### WHAT IS EXPECTED
All that is needed is the number of lines in the records that contain the word "many", stated without anything else.
+++
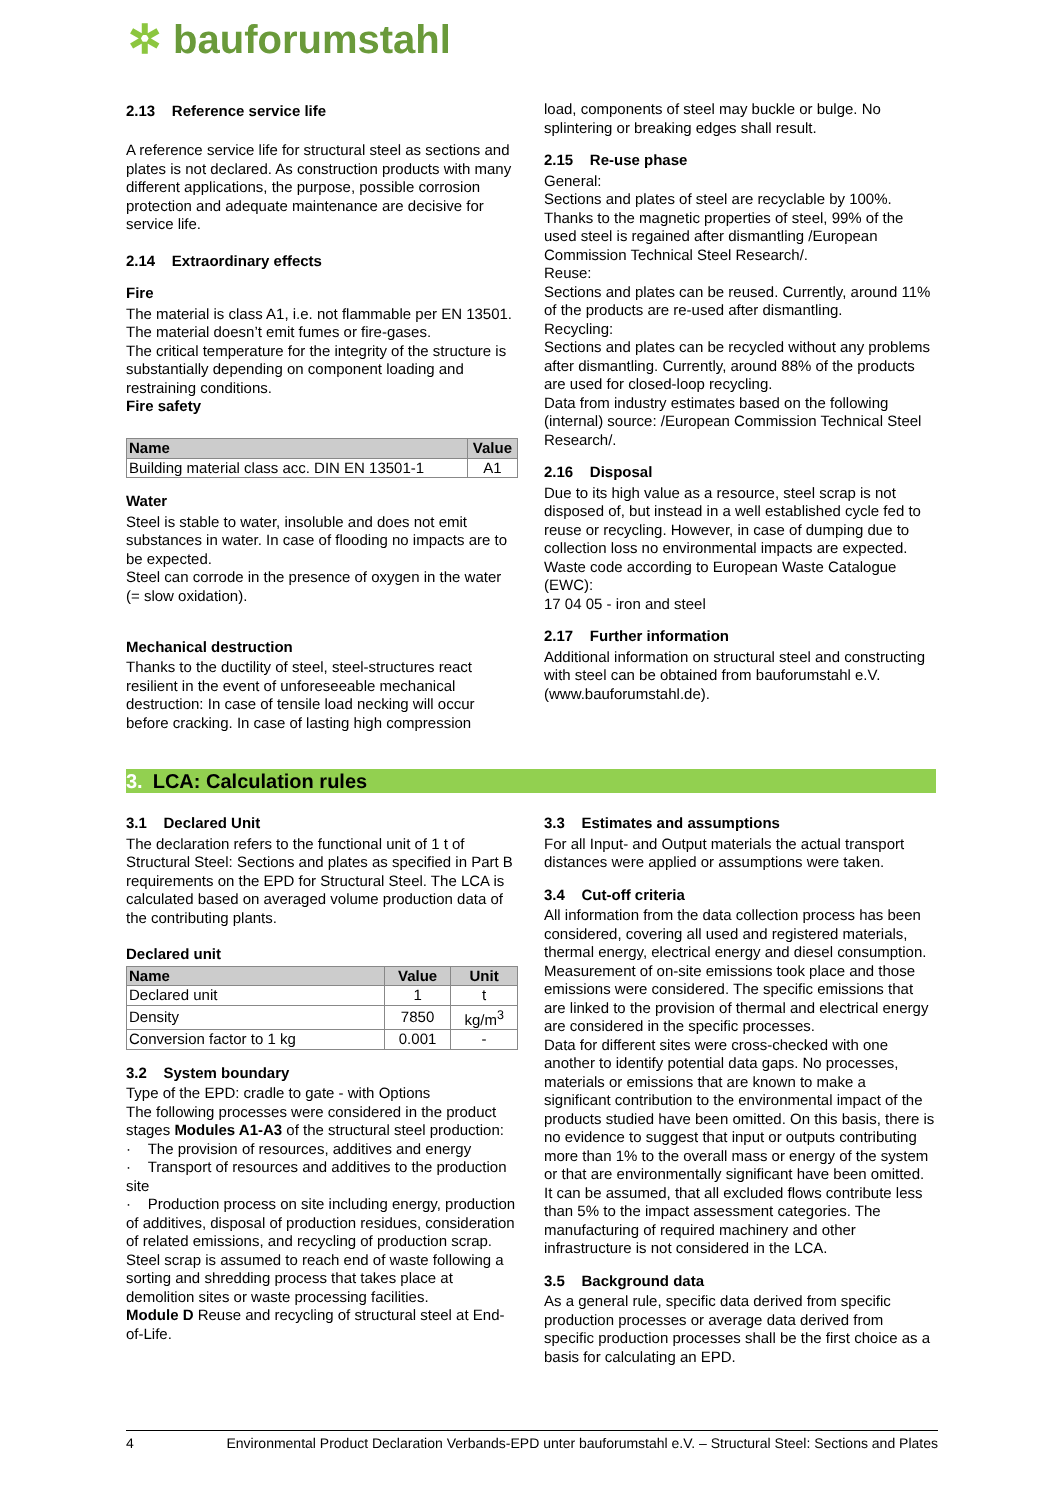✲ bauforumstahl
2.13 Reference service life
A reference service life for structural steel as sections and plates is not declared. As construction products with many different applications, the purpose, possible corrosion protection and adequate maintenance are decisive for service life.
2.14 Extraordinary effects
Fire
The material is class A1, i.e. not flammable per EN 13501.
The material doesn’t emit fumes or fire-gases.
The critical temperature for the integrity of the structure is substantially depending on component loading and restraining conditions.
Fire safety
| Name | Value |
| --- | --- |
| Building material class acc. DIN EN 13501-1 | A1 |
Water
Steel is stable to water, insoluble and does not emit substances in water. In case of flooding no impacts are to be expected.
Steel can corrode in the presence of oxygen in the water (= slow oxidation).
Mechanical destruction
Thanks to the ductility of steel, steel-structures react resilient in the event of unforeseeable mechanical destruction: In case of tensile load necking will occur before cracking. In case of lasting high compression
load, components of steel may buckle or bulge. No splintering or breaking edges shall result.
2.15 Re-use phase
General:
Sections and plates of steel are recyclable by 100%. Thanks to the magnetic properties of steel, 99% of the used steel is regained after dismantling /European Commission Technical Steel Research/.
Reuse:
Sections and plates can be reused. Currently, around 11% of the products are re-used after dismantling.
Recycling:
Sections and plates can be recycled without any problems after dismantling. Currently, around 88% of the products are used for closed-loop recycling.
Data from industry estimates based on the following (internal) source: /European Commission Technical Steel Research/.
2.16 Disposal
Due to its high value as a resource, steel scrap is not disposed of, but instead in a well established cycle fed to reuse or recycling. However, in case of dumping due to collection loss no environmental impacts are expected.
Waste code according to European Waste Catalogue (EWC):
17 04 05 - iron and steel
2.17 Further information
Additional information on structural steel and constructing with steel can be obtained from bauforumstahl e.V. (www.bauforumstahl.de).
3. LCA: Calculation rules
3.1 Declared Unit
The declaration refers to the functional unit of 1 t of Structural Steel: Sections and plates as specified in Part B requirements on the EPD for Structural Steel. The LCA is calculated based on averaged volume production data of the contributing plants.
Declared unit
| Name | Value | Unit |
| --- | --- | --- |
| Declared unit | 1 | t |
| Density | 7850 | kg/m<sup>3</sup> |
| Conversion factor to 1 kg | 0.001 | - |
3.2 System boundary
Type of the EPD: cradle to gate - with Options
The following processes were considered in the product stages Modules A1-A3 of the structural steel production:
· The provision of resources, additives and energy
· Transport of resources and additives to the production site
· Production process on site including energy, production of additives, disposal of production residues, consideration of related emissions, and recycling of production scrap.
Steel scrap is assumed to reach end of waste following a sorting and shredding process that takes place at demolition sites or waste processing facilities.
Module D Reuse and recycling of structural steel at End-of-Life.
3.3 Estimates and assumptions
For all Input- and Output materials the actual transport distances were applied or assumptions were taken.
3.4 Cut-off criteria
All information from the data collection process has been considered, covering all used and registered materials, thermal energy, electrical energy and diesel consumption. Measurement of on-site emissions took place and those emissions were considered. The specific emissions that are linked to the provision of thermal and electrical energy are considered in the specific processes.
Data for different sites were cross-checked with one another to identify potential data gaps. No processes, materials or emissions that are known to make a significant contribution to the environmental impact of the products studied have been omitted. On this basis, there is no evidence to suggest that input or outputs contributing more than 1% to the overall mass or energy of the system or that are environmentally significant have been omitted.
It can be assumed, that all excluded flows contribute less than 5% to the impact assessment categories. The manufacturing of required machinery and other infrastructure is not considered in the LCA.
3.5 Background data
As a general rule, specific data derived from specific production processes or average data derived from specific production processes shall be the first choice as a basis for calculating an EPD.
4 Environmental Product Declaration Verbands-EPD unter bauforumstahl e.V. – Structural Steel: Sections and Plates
+++
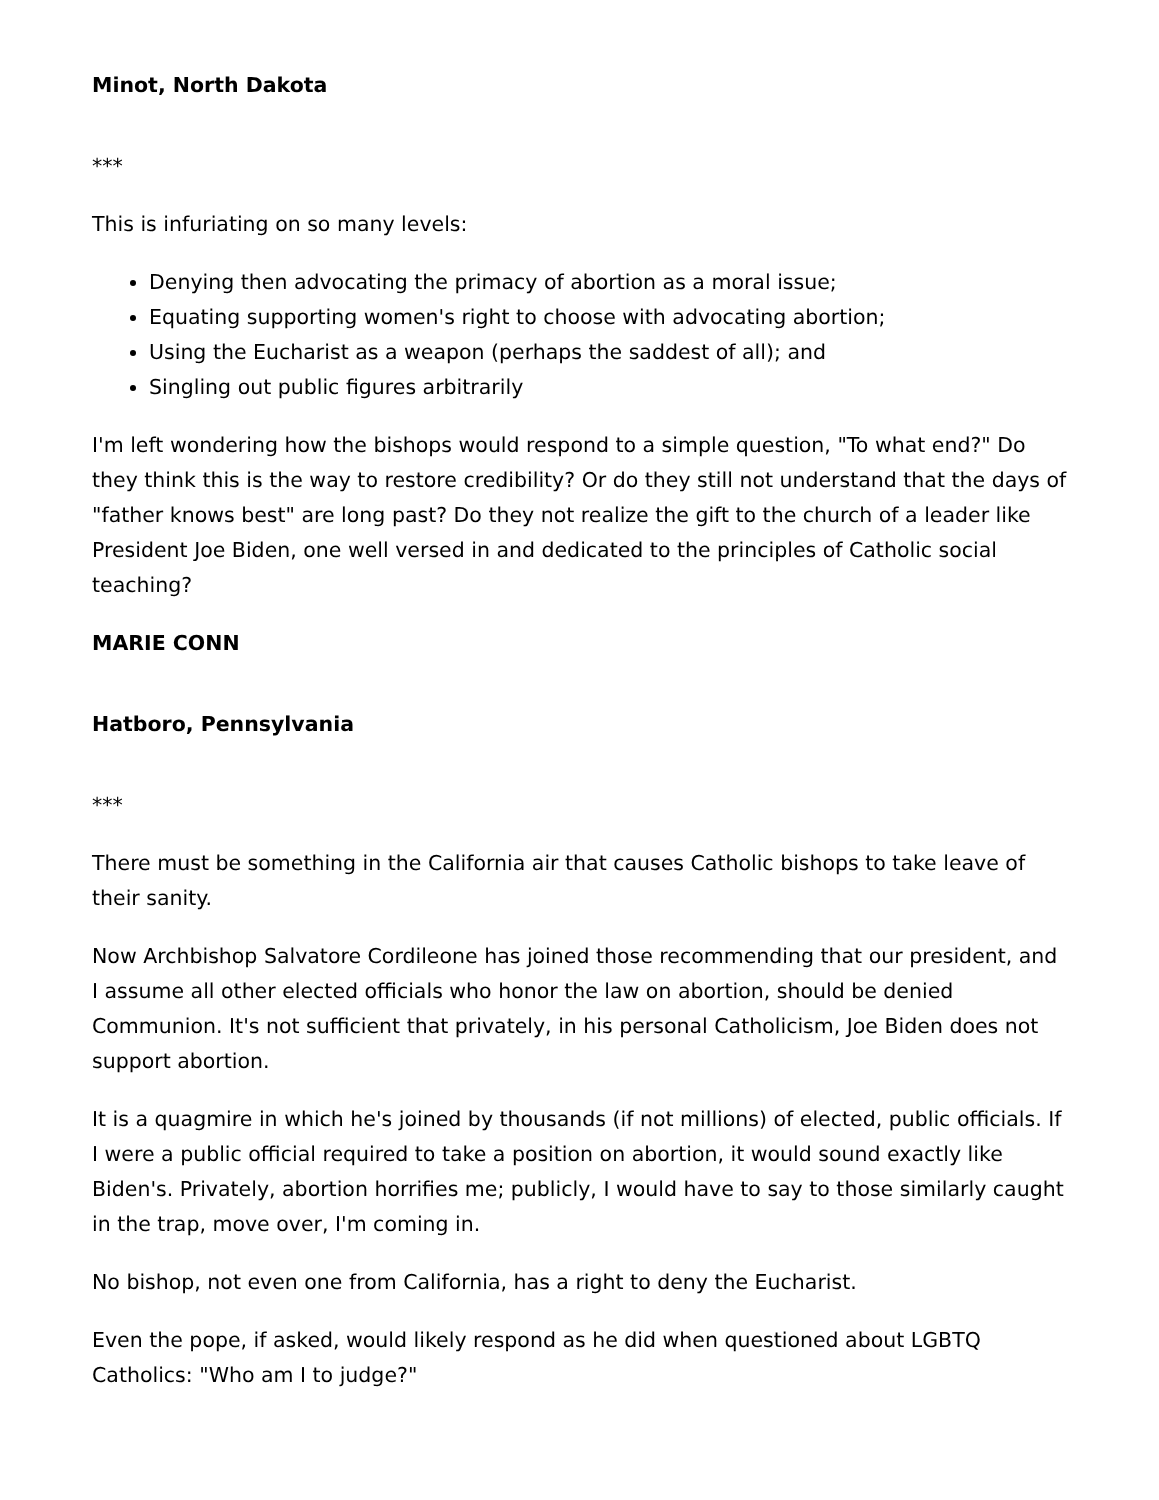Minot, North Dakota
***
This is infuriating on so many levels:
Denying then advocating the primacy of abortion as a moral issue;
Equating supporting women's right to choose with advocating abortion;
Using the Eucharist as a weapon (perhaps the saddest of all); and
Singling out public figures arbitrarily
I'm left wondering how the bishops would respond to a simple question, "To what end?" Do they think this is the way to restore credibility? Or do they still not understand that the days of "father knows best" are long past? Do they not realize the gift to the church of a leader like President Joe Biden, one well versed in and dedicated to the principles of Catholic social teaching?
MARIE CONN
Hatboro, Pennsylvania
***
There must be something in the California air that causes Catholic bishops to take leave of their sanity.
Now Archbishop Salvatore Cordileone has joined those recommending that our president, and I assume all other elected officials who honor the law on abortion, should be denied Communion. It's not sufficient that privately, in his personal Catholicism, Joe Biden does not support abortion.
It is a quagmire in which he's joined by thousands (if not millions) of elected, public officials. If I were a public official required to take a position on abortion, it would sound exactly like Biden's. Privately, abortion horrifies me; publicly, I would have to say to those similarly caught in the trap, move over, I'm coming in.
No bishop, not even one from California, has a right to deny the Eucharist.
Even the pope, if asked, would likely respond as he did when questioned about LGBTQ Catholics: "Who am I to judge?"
+++
### YOUR RESPONSE
2